Un premier grand choc boursier a eu lieu en décembre 2018 à Wall Street et sous pression d’une poignée de grandes banques privées et de l’Administration de Donald Trump, la Réserve fédérale (Fed) des États-Unis avait recommencé à baisser ses taux et avait été applaudie par les quelques grandes firmes privées qui dominent les marchés financiers. La frénésie de l’augmentation des valeurs boursières a repris de plus belle et les grandes entreprises ont continué à racheter leurs propres actions en bourse pour amplifier le phénomène. Profitant de la baisse des taux, les grandes entreprises privées ont augmenté leur endettement, et les grands fonds d’investissement ont augmenté le rachat d’entreprises de toute sorte, y compris industrielles, en recourant à l’endettement.

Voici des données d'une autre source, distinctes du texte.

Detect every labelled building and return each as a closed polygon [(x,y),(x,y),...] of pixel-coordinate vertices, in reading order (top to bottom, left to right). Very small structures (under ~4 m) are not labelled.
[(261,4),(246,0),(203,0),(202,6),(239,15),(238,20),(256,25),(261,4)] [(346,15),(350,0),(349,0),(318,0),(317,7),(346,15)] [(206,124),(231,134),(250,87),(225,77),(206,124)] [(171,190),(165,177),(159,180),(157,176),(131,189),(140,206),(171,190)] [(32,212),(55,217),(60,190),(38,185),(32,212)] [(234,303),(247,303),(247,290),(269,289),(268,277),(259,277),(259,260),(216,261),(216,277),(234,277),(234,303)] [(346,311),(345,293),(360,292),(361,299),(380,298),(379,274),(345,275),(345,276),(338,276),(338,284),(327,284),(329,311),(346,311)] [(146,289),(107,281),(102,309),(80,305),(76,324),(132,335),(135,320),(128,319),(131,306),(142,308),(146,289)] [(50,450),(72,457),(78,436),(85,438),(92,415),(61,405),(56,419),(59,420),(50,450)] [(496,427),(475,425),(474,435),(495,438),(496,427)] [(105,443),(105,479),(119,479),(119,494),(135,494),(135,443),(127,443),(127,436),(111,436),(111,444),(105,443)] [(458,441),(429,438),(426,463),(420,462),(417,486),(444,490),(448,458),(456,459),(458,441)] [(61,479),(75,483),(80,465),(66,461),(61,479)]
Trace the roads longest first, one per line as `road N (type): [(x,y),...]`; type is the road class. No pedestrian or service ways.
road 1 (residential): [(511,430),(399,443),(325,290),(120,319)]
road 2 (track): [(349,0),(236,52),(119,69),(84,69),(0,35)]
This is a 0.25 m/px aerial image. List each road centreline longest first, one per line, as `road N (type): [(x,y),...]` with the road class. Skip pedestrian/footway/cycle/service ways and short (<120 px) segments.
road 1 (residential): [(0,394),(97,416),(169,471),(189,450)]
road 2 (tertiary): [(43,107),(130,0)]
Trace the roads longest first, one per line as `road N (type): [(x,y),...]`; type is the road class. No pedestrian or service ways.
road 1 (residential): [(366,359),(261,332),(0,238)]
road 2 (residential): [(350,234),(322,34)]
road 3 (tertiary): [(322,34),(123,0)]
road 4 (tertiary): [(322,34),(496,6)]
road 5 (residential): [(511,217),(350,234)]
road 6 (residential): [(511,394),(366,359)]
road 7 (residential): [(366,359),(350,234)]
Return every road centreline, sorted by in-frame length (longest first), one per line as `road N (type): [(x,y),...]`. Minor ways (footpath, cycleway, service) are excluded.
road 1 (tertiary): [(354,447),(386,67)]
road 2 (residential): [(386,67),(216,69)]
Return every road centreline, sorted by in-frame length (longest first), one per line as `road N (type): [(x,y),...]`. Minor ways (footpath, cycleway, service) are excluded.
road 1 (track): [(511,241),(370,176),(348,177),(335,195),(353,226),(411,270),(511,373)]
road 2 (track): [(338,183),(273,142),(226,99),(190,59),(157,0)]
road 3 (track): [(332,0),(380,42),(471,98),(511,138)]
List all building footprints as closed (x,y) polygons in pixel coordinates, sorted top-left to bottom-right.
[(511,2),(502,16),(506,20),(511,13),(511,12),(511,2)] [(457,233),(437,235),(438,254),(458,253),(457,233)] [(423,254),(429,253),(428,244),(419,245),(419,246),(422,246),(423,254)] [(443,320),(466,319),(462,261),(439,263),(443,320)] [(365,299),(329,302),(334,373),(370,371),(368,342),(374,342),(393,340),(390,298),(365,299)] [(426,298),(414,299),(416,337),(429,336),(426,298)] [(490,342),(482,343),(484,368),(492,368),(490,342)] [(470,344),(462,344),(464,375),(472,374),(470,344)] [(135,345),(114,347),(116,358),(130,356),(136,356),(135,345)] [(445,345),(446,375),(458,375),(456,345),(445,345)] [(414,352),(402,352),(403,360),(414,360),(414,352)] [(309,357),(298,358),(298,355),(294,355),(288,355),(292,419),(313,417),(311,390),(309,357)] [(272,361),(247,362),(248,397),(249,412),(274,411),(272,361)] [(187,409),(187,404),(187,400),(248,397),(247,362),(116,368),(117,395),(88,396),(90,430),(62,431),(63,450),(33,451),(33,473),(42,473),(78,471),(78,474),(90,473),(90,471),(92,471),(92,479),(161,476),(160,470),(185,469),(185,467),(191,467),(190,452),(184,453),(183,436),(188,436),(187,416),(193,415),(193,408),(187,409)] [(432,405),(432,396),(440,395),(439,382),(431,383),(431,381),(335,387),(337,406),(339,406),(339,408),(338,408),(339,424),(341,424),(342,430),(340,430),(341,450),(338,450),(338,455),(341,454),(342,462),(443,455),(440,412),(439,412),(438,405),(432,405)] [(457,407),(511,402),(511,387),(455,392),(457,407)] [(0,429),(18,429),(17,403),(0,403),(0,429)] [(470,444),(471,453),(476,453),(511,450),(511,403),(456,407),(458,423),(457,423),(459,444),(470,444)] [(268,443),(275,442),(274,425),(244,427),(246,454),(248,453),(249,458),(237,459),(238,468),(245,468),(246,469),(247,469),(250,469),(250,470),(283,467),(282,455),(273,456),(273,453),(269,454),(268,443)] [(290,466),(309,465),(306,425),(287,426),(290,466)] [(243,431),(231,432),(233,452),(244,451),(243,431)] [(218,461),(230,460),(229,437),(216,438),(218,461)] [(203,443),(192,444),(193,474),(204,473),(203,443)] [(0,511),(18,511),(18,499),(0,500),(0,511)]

Ensuite, de nouveau à Wall Street à partir de septembre 2019, il y a eu une très grosse crise de pénurie de liquidité dans un marché financier pourtant gorgé de liquidité. Une crise de liquidité alors qu’il y a profusion de liquidité, ce n’est qu’un paradoxe apparent2. Il s’agissait d’une crise grave et la Réserve fédérale est intervenue massivement en injectant au total des centaines de milliards de dollars pour tenter d’éviter l’effondrement des marchés. Elle a également gardé dans son bilan plus de 1 300 milliards de dollars de produits structurés toxiques qu’elle avait achetés aux banques en 2008 et 2009 car elle était persuadée à juste titre que si elles les mettaient en vente sur le marché secondaire des dettes, leur prix s’effondrerait et entraînerait une grande crise financière et des faillites bancaires. Si la Fed a fait cela, ce n’est pas pour défendre l’intérêt général, c’est pour défendre les intérêts du grand capital, c’est-à-dire du « 1 % » le plus riche de la société. La Banque centrale européenne (BCE) et les autres grandes banques centrales (Royaume-Uni, Japon, Suisse, Chine…) ont appliqué grosso modo le même type de politique et elles portent une responsabilité très importante dans l’accumulation de matières inflammables dans la sphère financière3.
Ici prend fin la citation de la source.